The
Diario de Sonora newspaper featured a front-page article on January 12 about
the families that live at the dump. The
headline read “We feel more forgotten than cold.” Tirabichi is less than a mile from the Hogar
de Esperanza y Paz (HEPAC) community center and I walked up there the next day. The high temperature that afternoon was 45
degrees and it dropped to 14 the following morning.
Arturo and the Molina brothers showed me
the shelters they had built and I can’t imagine what it would have been like
there that night. Arturo lived in Des
Moines, Iowa and his children are still in the U.S.
Manuel is 40 years old and he grew up in
the dump. He lived in Tucson for six
years, but the rest of his life has been there at Tirabichi.
The conversations and images from that day
stayed with me. I talked with Sandra and
Larry of the Tucson Samaritans, and Liz and Tricia who were visiting from
Montana, and I returned to Tirabichi with them on January 17. The intense cold had ended the day before and
the odor was more evident as we walked up the hill.

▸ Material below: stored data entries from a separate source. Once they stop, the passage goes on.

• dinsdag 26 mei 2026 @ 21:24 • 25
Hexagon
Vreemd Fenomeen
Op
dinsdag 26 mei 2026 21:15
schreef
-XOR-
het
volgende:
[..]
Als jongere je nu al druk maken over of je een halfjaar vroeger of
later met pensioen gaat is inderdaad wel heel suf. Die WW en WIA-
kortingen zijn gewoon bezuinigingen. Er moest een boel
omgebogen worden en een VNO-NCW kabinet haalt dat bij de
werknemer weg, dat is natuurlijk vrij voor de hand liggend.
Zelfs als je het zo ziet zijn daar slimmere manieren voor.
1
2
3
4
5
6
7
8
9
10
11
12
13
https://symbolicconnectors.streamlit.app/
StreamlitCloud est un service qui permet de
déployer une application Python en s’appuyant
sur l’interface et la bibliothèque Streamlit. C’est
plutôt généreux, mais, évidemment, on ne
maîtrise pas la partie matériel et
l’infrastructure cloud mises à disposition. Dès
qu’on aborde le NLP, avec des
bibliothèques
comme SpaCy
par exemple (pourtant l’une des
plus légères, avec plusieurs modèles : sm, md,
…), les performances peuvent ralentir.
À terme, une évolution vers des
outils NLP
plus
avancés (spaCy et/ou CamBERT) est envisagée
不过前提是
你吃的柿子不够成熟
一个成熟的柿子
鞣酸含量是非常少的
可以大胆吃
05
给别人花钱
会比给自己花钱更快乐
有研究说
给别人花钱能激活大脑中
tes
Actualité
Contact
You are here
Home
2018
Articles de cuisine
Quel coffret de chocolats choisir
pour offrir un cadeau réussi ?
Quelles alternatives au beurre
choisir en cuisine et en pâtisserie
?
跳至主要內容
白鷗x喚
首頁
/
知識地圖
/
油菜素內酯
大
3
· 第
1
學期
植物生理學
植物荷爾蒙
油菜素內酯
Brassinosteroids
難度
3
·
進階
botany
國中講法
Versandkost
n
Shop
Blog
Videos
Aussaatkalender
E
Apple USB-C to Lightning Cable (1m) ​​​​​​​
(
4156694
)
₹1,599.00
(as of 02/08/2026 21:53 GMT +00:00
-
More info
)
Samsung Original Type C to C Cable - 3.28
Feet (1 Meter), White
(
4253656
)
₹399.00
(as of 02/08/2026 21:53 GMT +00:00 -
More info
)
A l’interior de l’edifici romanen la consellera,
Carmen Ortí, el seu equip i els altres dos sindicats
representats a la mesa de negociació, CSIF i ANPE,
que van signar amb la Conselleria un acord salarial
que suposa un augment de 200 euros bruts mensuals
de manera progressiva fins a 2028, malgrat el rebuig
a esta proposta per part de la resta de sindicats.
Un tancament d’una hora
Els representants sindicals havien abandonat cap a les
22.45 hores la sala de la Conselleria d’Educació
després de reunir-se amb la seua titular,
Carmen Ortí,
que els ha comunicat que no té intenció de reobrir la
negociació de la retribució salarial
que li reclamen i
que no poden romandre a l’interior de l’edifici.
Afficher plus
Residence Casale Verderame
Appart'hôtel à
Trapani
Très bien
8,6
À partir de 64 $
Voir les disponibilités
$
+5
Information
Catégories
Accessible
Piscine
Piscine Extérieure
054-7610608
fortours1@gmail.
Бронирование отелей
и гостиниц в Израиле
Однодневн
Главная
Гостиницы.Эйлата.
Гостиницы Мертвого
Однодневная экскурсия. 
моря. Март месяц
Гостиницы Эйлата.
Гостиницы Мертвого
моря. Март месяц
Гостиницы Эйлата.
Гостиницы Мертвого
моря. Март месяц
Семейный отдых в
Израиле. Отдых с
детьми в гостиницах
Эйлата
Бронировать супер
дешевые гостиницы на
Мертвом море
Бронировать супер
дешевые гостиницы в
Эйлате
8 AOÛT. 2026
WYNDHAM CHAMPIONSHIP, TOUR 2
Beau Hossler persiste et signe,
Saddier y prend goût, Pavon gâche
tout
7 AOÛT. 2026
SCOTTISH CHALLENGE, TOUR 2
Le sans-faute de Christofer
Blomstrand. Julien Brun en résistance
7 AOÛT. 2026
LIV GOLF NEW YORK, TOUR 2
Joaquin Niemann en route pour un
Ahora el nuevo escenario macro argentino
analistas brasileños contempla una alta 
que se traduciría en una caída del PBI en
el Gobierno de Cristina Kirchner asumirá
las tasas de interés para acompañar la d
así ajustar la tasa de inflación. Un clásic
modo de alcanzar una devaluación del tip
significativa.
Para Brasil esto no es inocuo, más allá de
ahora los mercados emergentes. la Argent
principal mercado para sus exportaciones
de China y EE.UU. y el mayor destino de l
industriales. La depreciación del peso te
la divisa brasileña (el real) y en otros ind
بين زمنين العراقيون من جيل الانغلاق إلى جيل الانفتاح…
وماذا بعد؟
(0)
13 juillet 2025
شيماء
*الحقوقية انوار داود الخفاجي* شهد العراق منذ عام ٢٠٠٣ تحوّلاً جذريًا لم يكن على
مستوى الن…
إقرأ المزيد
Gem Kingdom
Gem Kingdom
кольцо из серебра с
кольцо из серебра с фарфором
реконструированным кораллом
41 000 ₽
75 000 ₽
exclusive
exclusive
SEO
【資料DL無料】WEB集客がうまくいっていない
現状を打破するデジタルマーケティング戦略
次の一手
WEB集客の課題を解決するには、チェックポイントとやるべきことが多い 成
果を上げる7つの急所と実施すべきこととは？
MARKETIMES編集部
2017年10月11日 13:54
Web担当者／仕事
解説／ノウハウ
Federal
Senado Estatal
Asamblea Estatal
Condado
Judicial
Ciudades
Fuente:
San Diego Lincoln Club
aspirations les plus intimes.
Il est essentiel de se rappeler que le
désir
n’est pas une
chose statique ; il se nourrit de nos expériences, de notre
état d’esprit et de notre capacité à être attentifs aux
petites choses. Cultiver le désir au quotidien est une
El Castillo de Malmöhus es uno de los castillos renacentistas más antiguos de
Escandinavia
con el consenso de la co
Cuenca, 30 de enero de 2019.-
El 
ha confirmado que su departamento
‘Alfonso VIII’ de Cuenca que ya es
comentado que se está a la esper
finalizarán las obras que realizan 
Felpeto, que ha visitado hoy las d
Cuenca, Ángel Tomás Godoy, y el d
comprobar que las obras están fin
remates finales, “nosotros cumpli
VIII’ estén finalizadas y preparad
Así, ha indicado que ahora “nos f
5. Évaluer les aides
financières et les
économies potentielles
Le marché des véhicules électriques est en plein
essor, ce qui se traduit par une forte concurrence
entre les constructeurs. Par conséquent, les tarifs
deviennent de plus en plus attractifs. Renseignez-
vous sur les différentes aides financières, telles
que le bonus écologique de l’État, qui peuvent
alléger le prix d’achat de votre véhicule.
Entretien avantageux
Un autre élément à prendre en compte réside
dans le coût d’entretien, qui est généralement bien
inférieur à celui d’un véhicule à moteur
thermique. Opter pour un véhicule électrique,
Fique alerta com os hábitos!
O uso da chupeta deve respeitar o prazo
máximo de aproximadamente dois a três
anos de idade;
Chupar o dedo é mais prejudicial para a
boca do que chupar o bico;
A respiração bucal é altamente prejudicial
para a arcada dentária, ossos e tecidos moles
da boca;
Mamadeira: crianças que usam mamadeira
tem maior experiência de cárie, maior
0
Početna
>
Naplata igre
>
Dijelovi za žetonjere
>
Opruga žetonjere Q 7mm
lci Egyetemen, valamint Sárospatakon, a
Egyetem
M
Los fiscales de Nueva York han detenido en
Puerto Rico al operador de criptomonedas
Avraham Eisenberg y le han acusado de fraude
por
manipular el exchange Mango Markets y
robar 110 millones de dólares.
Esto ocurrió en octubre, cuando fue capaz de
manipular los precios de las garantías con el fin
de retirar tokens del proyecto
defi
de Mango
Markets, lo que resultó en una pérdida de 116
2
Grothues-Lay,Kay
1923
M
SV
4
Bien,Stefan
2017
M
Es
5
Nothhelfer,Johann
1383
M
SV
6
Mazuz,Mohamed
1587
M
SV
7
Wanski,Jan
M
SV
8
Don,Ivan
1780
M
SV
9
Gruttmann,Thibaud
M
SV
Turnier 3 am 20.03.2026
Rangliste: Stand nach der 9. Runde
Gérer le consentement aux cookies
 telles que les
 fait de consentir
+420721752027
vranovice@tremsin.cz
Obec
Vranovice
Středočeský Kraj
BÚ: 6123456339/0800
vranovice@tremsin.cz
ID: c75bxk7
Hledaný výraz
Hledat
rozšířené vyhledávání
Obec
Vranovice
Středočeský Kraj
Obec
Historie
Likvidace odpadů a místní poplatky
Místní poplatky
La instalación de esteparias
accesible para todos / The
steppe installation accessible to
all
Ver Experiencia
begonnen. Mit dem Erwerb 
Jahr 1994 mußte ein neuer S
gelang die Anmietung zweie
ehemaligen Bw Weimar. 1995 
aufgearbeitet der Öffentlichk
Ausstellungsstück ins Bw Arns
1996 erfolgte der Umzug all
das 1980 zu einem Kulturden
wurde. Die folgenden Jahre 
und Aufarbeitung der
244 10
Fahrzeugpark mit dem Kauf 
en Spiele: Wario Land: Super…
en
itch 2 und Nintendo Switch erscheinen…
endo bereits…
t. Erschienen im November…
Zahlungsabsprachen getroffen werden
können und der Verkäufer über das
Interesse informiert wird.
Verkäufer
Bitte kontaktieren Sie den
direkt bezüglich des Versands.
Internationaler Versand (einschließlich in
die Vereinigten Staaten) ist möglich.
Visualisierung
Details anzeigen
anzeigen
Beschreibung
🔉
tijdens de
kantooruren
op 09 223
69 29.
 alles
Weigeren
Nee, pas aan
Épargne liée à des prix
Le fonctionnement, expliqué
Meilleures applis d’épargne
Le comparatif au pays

“We’re content because we’re able to work
here,” Teresa told me. “I only finished
elementary school and that’s why I’m here.”
She has four children between six and seventeen years old, and she’s
been working at the dump for six months.
The Clinton administration built a border
wall to separate Nogales, Sonora from Nogales, Arizona in 1994 (the same year
that the North America Free Trade Agreement was implemented). The Obama administration replaced it with a
larger wall in 2011 at a cost of four million dollars per mile. The people at Tirabichi live less than four
miles from where all that money was spent to keep them in poverty.
The HEPAC community center represents a
grassroots alternative to the policies of inequality and exclusion. A team from HEPAC was at Tirabichi when we
arrived there. They were inviting people
to send their children to the lunch program and to participate in the adult
education classes. Teresa had the flyer
and we talked about the opportunity to get her high school education at HEPAC.